Na experimenten met was- en glazen platen werden de platen gemaakt van zink bedekt met was, die vervolgens in een zuurbad werden gedompeld om de groef in het metaal vast te zetten. Dit metalen materiaal veroorzaakte echter veel geluidsstoringen. Vanaf 1897 werden deze materialen vervangen door schellak, een natuurlijke kunststof gemaakt van afscheiding van Aziatische lakschildluizen, hars en houtstof. De platen werden aanvankelijk op 90 toeren per minuut afgespeeld en later gestandaardiseerd op ongeveer 78 toeren. Schellak vormde de basis van de 78-toerenindustrie (fig.2) en werd in de jaren ’40 vervangen door het synthetische vinyl.
De Gramophone Company en het iconische logo ‘His Master’s Voice’
Met het toenemende succes van de plaat ontstonden er steeds meer platenlabels en bedrijven. De geschiedenis van de Gramophone Company en haar dochterondernemingen, zowel in de VS als in Europa, is een complex verhaal van successen, faillissementen, fusies en splitsingen. De onderneming staat echter vooral bekend om het iconische logo ‘His Master’s Voice’, waarop een hond te zien is die aandachtig luistert naar de hoorn van een grammofoon, alsof hij ‘de stem van zijn meester’ hoort.
Dit beeld is geschilderd door Francis Barraud (fig.3), die ontroerd was door Nipper, de Jack Russell van zijn overleden broer. Aanvankelijk probeerde hij het schilderij te verkopen aan fonograaffabrikanten. Toen dat niet lukte, bood hij het aan bij de Gramophone Company in Londen, die het kocht voor 100 pond (nu ongeveer 10.000 euro), op voorwaarde dat hij de fonograaf verving door een grammofoon. Zo werd het een van de meest herkenbare handelsmerken ter wereld.
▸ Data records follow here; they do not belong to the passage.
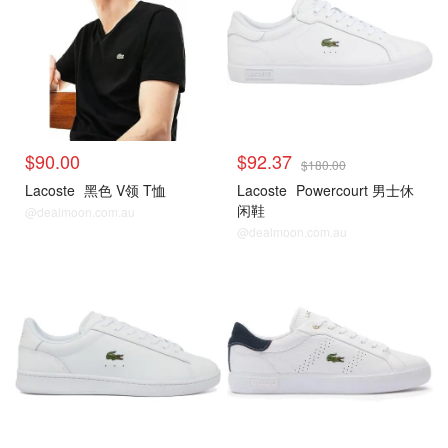
$90.00
$92.37
$180.00
Lacoste
黑色 V领 T恤
Lacoste
Powercourt 男士休
闲鞋
@dealmoon.com.au
@dealmoon.com.au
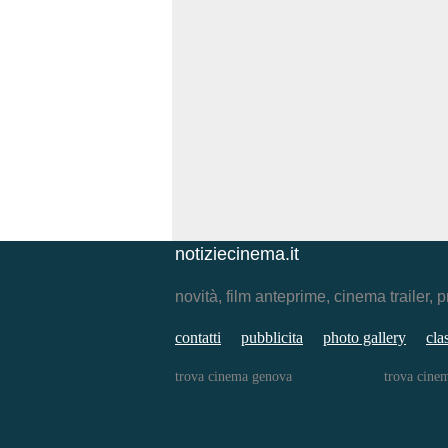
notiziecinema.it
novità, film anteprime, cinema traile
contatti
pubblicita
photo gallery
cla
trova cinema genova
trova cine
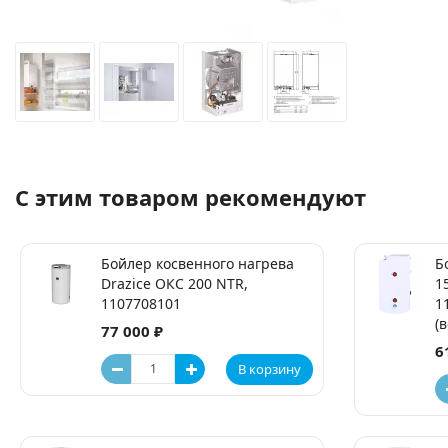
С этим товаром рекомендуют
Бойлер косвенного нагрева
Б
Drazice ОКС 200 NTR,
1
1107708101
1
(
77 000 ₽
6
В корзину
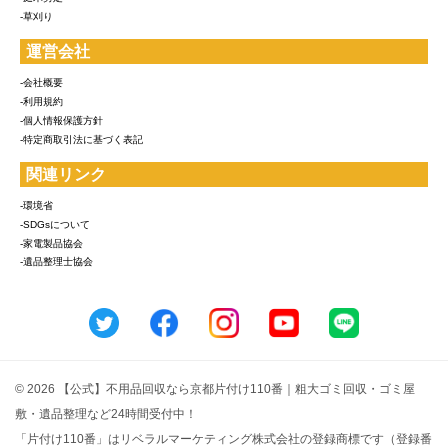
-草刈り
運営会社
-会社概要
-利用規約
-個人情報保護方針
-特定商取引法に基づく表記
関連リンク
-環境省
-SDGsについて
-家電製品協会
-遺品整理士協会
© 2026 【公式】不用品回収なら京都片付け110番｜粗大ゴミ回収・ゴミ屋
敷・遺品整理など24時間受付中！
「片付け110番」はリベラルマーケティング株式会社の登録商標です（登録番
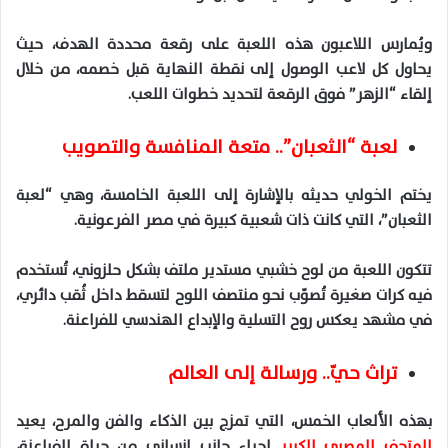
ويُمارس اللاعبون هذه اللعبة على رقعة محددة الهدف، حيث
يحاول كل لاعب الوصول إلى نقطة النهاية قبل خصمه، من خلال
إلقاء “الزهر” فوق الرقعة لتحديد خطوات اللعب
.
لعبة “الثعبان”.. متعة المنافسة والتصويب
يختم الخولي حديثه بالإشارة
إلى
اللعبة الخامسة، وهي “لعبة
الثعبان”، التي كانت ذات شعبية كبيرة في مصر الفرعونية
.
تتكون اللعبة من لوح خشبي مستدير ملتف بشكل حلزوني، تُستخدم
فيه كرات صغيرة تُصوّب نحو منتصف اللوح لتسقط داخل ثُقب دائري،
في مشهد يعكس روح التسلية والإبداع الهندسي للفراعنة
.
تراث حيّ.. ورسالة إلى العالم
بهذه الألعاب الخمس، التي تمزج بين الذكاء والفن والمرح، يعيد
المتحف المصري الكبير
إحياء جانب إنساني من حياة الفراعنة،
Fred Gaisberg en de grote stemmen op plaat
Een andere slimme zet van de Gramophone Company was het aantrekken van beroemde zangers die aanvankelijk terughoudend waren om hun stem aan de opnamehoorn toe te vertrouwen. Omdat zij niet naar de studio wilden komen, bracht men de opnameapparatuur naar hen toe! Productieleider Fred Gaisberg (1873–1951) vertrok in 1899 met zijn apparatuur, zuurreservoirs en veel matrijzen om wereldwijd opnamen te maken.
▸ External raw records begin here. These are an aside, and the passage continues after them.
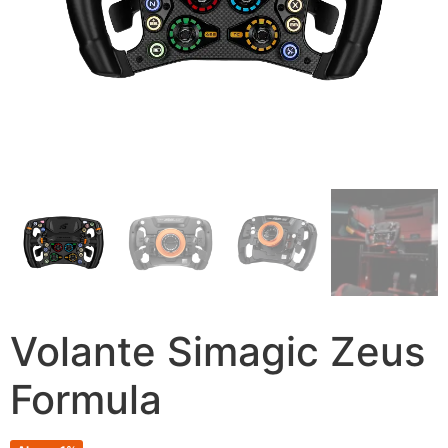
Volante Simagic Zeus
Formula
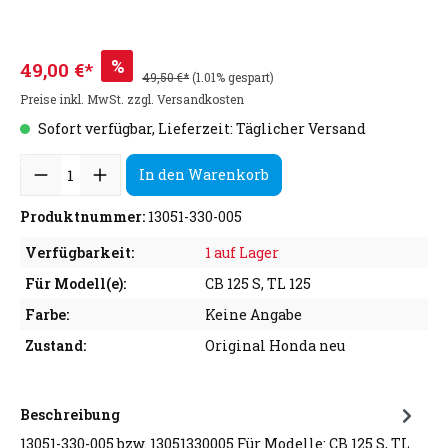
%
49,00 €*
49,50 €*
(1.01% gespart)
Preise inkl. MwSt. zzgl. Versandkosten
Sofort verfügbar, Lieferzeit: Täglicher Versand
In den Warenkorb
Produktnummer:
13051-330-005
Verfügbarkeit:
1 auf Lager
Für Modell(e):
CB 125 S, TL 125
Farbe:
Keine Angabe
Zustand:
Original Honda neu
Beschreibung
13051-330-005 bzw. 13051330005 Für Modelle: CB 125 S, TL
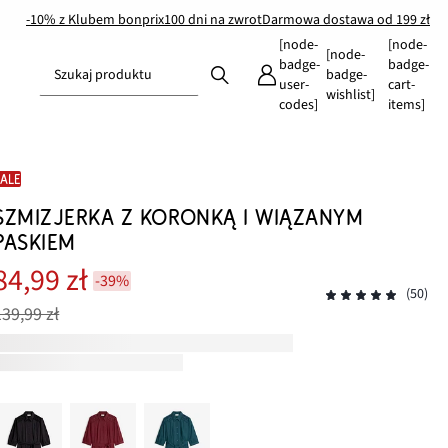
-10% z Klubem bonprix
100 dni na zwrot
Darmowa dostawa od 199 zł
[node-
[node-
[node-
badge-
badge-
Szukaj produktu
badge-
user-
cart-
wishlist]
codes]
items]
SALE
SZMIZJERKA Z KORONKĄ I WIĄZANYM
PASKIEM
84,99 zł
-39%
(50)
139,99 zł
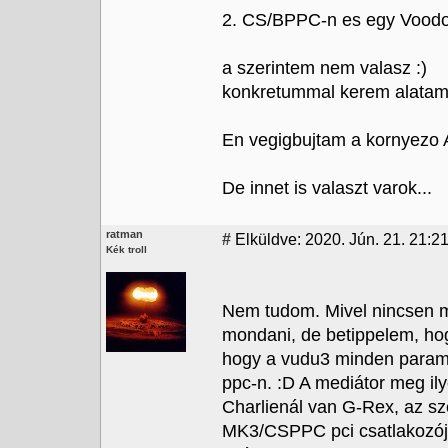
2. CS/BPPC-n es egy Vood
a szerintem nem valasz :)
konkretummal kerem alatama
En vegigbujtam a kornyezo 
De innet is valaszt varok...
ratman
#
Elküldve: 2020. Jún. 21. 21:2
Kék troll
Nem tudom. Mivel nincsen m
mondani, de betippelem, ho
hogy a vudu3 minden paramét
ppc-n. :D A mediátor meg il
Charlienál van G-Rex, az sze
MK3/CSPPC pci csatlakozójá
In 1902 ontdekte hij in Milaan tijdens een operavoorstelling de tenor Enrico Caruso, die hem diep onder de indruk bracht. Caruso stemde ermee in om tien romances op te nemen voor 100 pond, een astronomisch bedrag voor minder dan twee uur werk (fig. 4). Latere contracten en het succes maakten deze investering meer dan waard. Voorheen hadden de meeste mensen immers geen kans om zulke artiesten live te horen. Welke gewone man kon zich een avond in La Scala of Covent Garden veroorloven? Vanaf dat moment konden zij genieten van die sterren in hun eigen woonkamer. De grammofoon werd zo geleidelijk een belangrijk meubelstuk in de huiskamer, vaak voorzien van een grote hoorn en een kast voor de platen.
De draagbare grammofoon en de HMV 102
In de jaren 1910, vooral tijdens de Eerste Wereldoorlog, verschenen de eerste draagbare grammofoons, ook wel ‘loopgraafgrammofoons’ genoemd, die soldaten aan het front vermaakten. Na de oorlog, met de opkomst van de auto, werden ze ‘koffergrammofoons’ of ‘picknickgrammofoons’ genoemd, omdat men ze meenam op reis en bij familie-uitjes.
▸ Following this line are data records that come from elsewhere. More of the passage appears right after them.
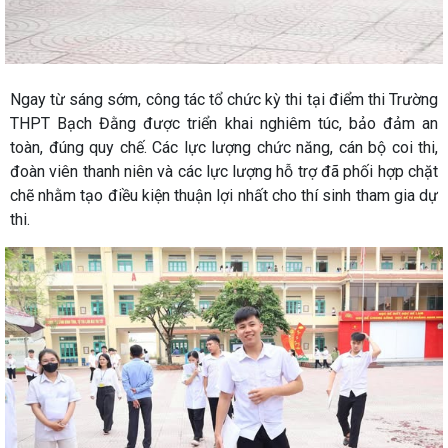
Ngay từ sáng sớm, công tác tổ chức kỳ thi tại điểm thi Trường
THPT Bạch Đằng được triển khai nghiêm túc, bảo đảm an
toàn, đúng quy chế. Các lực lượng chức năng, cán bộ coi thi,
đoàn viên thanh niên và các lực lượng hỗ trợ đã phối hợp chặt
chẽ nhằm tạo điều kiện thuận lợi nhất cho thí sinh tham gia dự
thi.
De HMV 102 draagbare grammofoon was de laatste volledig mechanische, akoestische grammofoon die geproduceerd werd (fig. 5). Om hem te gebruiken opent men de koffer, vouwt de toonarm uit en haalt men de slinger uit de koffer om de veer op te winden die het plateau aandrijft. De naald wordt voorzichtig op de plaat geplaatst, en dan gebeurt het: de trillingen die de naald opvangt worden door het diafragma omgezet in geluidsgolven. Het geluid reist via de toonarm naar een kegelvormige ruimte in de kast en wordt versterkt via een opening tussen het plateau en het deksel, die als klankreflector fungeert (video).
Door de lange productieduur was de HMV 102 het meest geproduceerde model van de Gramophone Company, van 1932 tot 1958, toen elektrische draaitafels het overnamen. Het exemplaar in het MIM dateert van 1935.